Throughout my career, I’ve observed an unfortunate truth – some young people are further from justice than others. Experiencing homelessness is traumatic for any young person. But if we look at the data, we’ll see that young people of color and those who identify as LGBTQ+ are overrepresented in homelessness. From the time I was a little boy, I started to see the structural issues that lead to these outcomes.
During my early childhood years, my family lived in the High Point “projects” in West Seattle. Being one of the few white families in the neighborhood, I sensed that not everyone in my community was treated the same. High Point was considered low-income housing, and I saw how some of my friends’ families were scrutinized by government social workers. This scrutiny and these policies had a traumatic impact on my little friends and their families, and they constantly navigated this struggle with retaining their government assistance.
As a little boy, I didn’t have the words to describe what I was seeing, but I knew that my friends were treated differently because they happened to be black or Native American. As an adult, I realized that what I witnessed as a child was systemic racism.
We live in a white dominant culture where simply existing as a person of color can be penalized by our systems. For generations, redlining, employment discrimination and discrimination by the child welfare and other systems blocked families of color from the opportunities that my own family could access. My neighbors’ fears were not due to any acts of child neglect or abuse. They were afraid because their homes could be deemed unfit simply because they were not white, middle-class homes. I’ll never forget how my friends of color and their families were the most afraid when “the white lady” was coming – the government social worker who inspected their homes.
Even back then, this was nothing new – it stemmed all the way back to indigenous children separated from their families and put in boarding schools, and the horrors of killing the Indian to save the child. But it has gone on too long, and it’s time for structural change.
When we strengthen families, we help prevent youth and young adult homelessness. And in order to strengthen all families, including families of color, we need structural change. We need to differentiate between child abuse and neglect and poverty. Rather than breaking families apart because of their economic conditions, we need to invest in resources that will help break cycles of intergenerational poverty.
The good news is, I see signs of change that will help strengthen families. At the federal level, the Family First Prevention Services Act directs child welfare resources toward keeping families together. Previously, child welfare agencies only received funding after children were removed from their families.
In our state, the Department of Children, Youth and Families (DCYF) has implemented the Family Assessment Response (FAR) with the goal of ensuring both child safety and family integrity. These assessments look into the underlying causes of situations that may look like child neglect on the surface. For example, if a parent leaves their child unsupervised because they need to work multiple jobs and have no access to childcare, the solution is not to remove the child from the home. The solution is to connect the family to resources that will help them. These are the types of outcomes that FAR is meant for.

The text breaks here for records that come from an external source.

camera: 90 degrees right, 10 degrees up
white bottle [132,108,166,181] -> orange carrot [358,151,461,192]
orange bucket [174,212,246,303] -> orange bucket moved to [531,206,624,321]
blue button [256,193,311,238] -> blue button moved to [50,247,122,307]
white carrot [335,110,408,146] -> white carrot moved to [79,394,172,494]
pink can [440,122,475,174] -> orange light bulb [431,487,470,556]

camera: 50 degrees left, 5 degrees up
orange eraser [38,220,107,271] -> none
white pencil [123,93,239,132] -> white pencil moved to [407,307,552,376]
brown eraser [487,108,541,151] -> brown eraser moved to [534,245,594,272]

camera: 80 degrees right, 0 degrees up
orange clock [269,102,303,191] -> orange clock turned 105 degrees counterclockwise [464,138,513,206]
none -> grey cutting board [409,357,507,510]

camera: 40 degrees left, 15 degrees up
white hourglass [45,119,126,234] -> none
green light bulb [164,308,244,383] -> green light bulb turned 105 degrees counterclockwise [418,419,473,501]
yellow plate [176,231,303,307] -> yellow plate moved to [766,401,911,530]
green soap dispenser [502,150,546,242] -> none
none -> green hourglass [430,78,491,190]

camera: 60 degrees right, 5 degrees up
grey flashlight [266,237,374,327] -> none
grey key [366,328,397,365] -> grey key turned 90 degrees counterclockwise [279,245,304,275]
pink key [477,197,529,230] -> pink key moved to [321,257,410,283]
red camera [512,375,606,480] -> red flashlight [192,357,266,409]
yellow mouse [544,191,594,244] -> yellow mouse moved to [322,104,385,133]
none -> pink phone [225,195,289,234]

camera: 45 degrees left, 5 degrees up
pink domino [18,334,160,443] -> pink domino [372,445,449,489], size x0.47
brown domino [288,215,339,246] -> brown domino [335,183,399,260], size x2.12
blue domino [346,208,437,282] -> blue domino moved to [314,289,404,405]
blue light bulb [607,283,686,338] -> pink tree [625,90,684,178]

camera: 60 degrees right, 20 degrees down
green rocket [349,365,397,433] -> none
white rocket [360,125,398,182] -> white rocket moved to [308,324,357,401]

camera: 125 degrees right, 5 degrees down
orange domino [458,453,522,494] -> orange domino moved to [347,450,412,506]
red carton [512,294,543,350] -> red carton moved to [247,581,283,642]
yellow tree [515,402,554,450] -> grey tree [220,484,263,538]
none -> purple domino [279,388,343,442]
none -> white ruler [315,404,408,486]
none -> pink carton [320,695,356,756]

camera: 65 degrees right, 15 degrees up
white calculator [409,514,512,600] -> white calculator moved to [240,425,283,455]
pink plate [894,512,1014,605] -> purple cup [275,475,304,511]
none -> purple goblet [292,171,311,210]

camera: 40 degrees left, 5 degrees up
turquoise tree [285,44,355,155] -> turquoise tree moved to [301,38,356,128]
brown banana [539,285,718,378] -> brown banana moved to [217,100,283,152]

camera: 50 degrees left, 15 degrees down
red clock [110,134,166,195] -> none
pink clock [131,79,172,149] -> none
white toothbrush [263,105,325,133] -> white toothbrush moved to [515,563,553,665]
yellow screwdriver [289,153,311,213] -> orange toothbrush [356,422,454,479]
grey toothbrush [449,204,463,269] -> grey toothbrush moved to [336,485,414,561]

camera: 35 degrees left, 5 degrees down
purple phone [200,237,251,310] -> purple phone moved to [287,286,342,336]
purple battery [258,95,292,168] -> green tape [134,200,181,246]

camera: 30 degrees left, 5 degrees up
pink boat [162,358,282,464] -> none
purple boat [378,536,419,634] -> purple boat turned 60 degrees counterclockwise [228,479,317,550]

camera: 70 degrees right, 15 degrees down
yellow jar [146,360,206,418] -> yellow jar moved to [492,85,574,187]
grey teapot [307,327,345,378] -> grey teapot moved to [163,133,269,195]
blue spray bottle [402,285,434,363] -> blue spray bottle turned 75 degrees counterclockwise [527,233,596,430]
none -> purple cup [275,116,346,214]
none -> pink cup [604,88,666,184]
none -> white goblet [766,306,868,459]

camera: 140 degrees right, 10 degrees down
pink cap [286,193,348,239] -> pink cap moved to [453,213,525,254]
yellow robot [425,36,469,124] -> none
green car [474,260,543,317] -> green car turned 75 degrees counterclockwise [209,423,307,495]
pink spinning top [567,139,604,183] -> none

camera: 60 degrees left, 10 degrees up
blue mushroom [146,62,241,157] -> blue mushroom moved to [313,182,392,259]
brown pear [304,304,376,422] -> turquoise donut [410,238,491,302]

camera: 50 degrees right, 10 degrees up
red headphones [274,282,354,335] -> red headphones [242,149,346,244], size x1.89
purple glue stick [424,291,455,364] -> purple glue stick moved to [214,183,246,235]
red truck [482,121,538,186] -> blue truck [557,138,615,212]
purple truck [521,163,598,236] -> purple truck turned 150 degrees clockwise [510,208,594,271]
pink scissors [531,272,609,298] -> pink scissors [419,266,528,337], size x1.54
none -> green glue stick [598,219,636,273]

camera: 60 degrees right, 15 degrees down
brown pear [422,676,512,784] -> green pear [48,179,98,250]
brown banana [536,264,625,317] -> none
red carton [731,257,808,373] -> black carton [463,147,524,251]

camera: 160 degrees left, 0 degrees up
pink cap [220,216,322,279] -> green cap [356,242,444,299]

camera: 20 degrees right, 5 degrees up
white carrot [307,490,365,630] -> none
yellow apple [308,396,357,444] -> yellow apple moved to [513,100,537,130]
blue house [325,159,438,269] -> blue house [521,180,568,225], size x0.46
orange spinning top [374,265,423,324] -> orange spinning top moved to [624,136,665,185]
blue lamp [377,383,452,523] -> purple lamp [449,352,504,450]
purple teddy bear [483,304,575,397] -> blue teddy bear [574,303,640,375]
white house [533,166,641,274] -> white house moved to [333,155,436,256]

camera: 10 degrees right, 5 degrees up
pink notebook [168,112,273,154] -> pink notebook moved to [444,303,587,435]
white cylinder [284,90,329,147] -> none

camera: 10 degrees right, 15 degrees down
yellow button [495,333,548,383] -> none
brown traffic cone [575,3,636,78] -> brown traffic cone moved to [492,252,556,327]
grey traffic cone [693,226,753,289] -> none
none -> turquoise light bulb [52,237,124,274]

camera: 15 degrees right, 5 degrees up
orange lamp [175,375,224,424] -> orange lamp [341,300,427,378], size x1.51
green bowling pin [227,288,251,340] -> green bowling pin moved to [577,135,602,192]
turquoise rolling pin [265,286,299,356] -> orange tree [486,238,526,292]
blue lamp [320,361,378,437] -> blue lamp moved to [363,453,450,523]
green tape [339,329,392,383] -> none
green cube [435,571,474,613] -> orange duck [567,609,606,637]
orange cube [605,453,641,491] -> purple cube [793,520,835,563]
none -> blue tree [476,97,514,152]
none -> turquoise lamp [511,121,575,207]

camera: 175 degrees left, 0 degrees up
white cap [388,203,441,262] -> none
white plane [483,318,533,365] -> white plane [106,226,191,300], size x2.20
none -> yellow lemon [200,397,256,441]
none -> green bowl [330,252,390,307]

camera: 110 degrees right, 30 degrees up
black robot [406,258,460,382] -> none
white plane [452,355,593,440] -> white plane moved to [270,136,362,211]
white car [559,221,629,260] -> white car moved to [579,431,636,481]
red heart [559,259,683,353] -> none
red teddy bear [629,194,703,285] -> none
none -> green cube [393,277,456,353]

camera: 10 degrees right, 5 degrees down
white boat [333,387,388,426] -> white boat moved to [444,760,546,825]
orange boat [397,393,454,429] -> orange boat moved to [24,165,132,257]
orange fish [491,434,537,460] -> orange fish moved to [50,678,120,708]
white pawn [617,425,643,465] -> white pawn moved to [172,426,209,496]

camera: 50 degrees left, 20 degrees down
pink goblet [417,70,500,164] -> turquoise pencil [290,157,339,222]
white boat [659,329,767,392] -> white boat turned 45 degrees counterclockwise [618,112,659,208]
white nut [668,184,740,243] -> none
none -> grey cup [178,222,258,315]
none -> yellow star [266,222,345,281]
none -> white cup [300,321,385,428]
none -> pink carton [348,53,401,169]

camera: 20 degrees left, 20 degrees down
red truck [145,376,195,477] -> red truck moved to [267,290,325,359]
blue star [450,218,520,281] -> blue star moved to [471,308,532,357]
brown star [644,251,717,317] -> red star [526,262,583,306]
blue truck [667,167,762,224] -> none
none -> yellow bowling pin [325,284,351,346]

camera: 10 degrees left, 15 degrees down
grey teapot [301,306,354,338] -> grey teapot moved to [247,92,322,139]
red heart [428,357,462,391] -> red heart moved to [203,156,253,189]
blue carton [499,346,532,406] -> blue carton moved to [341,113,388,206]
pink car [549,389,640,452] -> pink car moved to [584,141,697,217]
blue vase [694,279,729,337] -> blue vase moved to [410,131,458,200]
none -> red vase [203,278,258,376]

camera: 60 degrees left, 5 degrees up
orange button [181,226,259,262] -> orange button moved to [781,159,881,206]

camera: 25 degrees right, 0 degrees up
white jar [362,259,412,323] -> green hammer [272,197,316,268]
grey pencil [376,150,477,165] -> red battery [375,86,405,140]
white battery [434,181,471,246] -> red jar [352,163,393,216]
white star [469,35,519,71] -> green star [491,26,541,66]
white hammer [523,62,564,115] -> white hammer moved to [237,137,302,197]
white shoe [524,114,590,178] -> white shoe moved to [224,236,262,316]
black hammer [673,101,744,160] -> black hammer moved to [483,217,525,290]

To achieve structural change, we need to start seeing all young people as ours. If we fell on hard times, would we want our families to be torn apart? Would we want help for our families, or separation? Of course we would want to stay with our families, and help getting back on our feet. This approach is both much more moral and makes better economic sense in the short and long run. Let’s start advocating for all families to have the resources we would want for our own!